At 12:01 a.m. today, the Harvard-Radcliffe admissions committee mailed acceptance letters to the 1376 men and 819 women admitted to the Class of '82. Those numbers mean the College's male-female admission ration has shrunk to an all-time low of 1.68 to 1 as compared to 1.8 to 1 for the Class of '81.
The College told 510 of the lucky winners last January under the early action program.
A record total of 12,712 high school students applied, including an all-time high of 4532 female applicants. The committee admitted 18 per cent of the female applicant pool and 16 per cent of the male applicant pool.
The Office of Financial Aid will offer the incoming freshmen about $2.4 million in scholarships. $1.5 millions will go to men and $900,000 to women, Martha C. Lyman, acting director of financial aid, said.

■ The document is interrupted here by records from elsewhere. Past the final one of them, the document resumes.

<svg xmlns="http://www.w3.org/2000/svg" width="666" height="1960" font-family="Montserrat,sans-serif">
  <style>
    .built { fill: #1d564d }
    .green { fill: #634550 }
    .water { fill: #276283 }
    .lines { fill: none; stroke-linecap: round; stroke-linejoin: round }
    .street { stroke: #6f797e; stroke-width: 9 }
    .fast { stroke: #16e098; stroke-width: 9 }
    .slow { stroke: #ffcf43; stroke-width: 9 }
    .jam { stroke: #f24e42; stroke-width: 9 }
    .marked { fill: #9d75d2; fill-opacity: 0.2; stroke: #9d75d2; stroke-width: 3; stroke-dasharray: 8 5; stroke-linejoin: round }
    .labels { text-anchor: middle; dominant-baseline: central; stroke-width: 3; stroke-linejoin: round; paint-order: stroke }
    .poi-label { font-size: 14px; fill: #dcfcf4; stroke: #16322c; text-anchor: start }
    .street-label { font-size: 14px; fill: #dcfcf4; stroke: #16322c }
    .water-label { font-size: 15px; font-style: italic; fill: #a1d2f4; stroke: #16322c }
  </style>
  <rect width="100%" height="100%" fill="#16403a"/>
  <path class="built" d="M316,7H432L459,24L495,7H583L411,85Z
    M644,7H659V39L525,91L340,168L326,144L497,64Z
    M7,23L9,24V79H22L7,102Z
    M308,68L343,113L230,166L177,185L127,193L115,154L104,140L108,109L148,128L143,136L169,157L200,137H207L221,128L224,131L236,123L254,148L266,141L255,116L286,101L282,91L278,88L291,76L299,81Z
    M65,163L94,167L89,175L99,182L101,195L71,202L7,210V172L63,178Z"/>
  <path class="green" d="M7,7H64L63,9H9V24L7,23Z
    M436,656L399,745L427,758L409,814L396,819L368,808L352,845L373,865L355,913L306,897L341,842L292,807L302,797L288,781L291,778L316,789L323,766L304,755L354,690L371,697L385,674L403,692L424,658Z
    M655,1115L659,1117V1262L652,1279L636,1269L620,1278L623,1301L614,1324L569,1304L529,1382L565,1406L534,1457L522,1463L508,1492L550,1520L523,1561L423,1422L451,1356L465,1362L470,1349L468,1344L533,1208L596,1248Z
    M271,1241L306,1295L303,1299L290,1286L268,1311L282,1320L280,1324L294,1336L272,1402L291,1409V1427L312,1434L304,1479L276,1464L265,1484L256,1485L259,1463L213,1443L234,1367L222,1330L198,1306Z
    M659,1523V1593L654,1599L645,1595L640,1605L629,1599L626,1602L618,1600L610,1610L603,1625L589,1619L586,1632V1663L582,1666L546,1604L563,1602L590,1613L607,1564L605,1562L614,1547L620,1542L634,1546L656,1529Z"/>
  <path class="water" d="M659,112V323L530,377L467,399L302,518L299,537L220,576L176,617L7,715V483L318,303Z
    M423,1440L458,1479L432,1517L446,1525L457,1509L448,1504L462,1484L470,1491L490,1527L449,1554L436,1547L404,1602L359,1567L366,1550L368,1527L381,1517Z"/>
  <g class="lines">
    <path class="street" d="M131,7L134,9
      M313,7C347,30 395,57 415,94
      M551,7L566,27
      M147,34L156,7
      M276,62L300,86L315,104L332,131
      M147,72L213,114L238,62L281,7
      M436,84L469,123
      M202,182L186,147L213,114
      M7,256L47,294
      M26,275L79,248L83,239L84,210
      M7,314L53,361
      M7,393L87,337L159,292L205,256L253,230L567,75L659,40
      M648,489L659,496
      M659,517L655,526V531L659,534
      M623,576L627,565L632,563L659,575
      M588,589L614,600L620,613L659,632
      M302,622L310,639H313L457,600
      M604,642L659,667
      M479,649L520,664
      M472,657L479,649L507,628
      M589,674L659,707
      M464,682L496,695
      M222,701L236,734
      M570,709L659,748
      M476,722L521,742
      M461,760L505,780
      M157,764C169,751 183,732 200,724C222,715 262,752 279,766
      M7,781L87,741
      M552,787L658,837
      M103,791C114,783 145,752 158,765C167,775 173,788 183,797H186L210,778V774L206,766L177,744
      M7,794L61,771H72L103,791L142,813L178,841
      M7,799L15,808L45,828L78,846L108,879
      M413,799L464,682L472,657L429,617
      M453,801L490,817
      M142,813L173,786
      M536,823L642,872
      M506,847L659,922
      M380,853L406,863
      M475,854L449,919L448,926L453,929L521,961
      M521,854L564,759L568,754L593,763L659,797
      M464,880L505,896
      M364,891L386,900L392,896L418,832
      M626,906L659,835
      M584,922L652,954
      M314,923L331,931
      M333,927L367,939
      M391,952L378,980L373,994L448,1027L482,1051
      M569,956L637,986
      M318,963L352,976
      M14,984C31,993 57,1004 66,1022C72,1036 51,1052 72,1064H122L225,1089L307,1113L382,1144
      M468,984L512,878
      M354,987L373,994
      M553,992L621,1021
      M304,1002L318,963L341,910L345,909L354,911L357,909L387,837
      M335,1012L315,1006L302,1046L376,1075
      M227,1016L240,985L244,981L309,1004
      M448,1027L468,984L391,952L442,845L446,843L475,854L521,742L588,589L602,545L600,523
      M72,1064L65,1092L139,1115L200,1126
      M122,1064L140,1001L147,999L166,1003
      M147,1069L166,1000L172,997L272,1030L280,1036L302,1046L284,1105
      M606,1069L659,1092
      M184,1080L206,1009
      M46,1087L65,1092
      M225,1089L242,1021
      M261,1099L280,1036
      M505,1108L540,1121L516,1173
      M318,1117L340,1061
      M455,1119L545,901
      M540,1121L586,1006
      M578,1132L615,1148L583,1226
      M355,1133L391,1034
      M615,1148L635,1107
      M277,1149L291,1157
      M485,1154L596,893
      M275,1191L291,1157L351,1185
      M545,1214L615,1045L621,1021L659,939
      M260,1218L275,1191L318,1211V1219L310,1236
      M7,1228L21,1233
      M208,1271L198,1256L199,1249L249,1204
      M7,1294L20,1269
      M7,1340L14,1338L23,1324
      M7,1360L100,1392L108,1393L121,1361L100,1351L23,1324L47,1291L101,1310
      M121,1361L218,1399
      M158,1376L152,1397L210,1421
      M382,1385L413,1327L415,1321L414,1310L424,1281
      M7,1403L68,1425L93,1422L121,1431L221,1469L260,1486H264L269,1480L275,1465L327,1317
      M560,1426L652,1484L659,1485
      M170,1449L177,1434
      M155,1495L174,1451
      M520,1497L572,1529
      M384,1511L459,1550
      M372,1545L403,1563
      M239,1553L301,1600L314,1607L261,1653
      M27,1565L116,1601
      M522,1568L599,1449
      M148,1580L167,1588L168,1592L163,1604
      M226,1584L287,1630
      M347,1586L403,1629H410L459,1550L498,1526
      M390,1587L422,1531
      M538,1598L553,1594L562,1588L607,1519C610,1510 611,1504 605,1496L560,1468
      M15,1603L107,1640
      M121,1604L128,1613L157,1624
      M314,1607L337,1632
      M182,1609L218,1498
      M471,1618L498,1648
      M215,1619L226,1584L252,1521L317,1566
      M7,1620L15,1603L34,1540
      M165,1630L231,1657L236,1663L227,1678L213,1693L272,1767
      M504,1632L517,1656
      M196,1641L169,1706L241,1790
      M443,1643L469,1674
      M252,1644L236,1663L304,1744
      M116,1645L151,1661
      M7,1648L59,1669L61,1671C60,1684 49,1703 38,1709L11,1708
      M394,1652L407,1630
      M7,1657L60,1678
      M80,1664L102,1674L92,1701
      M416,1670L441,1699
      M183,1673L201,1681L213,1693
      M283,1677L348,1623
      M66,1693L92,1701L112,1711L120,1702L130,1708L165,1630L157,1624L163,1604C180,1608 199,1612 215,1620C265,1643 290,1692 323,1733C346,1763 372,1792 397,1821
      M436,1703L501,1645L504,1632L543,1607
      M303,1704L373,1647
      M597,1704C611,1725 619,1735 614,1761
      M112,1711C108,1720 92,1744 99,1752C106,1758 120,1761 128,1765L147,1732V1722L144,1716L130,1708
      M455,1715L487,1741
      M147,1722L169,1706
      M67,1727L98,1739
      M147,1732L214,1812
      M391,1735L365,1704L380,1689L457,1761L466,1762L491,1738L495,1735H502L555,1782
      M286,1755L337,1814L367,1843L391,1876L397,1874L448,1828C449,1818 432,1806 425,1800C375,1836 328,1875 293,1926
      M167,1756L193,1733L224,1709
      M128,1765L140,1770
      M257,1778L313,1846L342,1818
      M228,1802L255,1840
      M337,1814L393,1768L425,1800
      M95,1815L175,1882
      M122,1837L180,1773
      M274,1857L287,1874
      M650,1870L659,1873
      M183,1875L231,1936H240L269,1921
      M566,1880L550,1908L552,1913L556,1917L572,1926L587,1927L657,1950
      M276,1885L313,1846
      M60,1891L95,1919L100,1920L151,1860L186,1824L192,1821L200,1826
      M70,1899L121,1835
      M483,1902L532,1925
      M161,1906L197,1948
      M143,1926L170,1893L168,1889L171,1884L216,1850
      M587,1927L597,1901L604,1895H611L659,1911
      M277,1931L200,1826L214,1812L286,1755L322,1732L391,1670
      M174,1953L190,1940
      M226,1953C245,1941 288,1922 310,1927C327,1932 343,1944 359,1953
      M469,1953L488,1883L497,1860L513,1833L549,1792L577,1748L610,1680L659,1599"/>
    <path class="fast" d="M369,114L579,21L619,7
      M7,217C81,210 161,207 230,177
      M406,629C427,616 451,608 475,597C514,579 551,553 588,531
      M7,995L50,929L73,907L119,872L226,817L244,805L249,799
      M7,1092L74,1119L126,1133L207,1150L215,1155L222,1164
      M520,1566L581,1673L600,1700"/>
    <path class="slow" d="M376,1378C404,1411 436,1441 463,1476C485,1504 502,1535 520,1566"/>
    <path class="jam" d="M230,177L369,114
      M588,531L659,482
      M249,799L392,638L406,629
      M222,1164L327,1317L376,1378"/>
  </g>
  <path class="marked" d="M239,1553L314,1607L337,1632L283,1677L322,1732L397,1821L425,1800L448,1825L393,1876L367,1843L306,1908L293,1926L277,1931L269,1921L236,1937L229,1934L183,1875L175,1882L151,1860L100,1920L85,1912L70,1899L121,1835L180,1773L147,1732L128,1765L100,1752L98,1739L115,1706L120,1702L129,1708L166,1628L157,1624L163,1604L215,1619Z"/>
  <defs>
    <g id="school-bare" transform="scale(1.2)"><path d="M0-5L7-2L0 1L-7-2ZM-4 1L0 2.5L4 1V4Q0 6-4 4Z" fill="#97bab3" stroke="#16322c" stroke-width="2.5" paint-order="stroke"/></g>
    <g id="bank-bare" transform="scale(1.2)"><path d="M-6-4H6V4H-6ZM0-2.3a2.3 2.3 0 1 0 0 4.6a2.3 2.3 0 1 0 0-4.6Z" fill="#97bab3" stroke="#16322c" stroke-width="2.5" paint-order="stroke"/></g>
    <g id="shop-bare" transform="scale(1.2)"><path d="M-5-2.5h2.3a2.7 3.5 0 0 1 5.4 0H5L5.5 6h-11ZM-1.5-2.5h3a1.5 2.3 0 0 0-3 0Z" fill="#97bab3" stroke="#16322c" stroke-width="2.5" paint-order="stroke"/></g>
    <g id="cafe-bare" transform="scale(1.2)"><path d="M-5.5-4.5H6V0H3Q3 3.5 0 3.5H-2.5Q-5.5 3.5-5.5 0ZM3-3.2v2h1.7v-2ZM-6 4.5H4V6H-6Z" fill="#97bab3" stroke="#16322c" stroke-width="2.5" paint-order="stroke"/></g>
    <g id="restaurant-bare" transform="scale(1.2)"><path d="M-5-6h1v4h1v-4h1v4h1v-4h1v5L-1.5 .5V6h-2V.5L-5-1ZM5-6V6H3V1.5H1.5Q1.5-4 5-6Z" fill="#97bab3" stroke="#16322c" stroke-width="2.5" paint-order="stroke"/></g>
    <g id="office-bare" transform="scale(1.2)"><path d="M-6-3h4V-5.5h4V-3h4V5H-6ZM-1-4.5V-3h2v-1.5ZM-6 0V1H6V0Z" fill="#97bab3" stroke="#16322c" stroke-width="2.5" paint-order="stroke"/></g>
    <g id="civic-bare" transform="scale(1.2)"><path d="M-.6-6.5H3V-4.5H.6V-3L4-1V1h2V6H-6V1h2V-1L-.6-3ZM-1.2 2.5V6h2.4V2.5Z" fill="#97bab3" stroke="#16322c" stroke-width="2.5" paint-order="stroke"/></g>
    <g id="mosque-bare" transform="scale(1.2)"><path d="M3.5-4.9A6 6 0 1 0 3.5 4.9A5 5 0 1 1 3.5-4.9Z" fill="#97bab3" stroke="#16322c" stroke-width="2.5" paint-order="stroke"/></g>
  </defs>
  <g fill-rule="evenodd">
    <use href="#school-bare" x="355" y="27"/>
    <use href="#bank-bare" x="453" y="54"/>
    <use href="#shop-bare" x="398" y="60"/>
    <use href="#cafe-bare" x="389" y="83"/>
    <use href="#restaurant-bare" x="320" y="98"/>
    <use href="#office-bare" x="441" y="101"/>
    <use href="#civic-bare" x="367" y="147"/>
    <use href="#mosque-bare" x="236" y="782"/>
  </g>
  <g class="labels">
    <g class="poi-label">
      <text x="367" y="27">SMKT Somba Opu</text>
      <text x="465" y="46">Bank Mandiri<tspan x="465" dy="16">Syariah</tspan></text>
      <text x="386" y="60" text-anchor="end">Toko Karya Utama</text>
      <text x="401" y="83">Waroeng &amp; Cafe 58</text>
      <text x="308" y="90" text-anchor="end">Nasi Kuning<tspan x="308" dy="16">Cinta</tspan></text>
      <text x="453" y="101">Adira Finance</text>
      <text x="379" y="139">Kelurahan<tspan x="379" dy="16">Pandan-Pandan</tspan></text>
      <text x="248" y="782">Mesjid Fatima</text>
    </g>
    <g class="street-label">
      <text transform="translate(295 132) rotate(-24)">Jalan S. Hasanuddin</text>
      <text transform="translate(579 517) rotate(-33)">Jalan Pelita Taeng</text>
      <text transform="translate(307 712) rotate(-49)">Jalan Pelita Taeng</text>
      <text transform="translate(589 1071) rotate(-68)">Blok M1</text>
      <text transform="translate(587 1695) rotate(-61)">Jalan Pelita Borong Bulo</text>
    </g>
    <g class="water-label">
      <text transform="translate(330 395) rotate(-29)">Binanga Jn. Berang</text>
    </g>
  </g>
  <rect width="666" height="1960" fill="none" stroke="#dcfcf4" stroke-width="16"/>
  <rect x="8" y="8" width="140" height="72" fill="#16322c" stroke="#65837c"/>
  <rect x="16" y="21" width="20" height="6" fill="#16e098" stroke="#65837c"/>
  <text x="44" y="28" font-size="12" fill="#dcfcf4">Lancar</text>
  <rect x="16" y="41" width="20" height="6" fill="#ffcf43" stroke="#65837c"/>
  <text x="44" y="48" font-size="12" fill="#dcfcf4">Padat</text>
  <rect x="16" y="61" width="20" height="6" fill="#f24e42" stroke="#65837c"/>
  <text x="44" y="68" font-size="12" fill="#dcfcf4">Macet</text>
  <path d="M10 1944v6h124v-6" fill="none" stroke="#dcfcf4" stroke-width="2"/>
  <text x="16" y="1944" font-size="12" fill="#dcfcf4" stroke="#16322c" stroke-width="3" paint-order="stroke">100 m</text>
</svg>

Harvard and Radcliffe have admitted about 350 children of alumni and 100 foreign students into next year's class, William R. Fitzsimmons '67, director of admissions, said this week. The admitted class will be 35-to 40-per-cent "preppie," the figures show.
Harvard has the third-stiffest admissions criteria in the country, following only Amherst College and Brown. It's 17-per-cent acceptance rate requires a lot of cutting in the admissions committee.
Admissions officers say about one-half the applicant pool is clearly admissible. They rely on what admissions officers call the "tip factor"--a special advantage from the rest of the group--to select the final 2100 students.
"Tip factors" vary, but only about 5 per cent of the Class of '82 earned their acceptance letters on pure academic merit.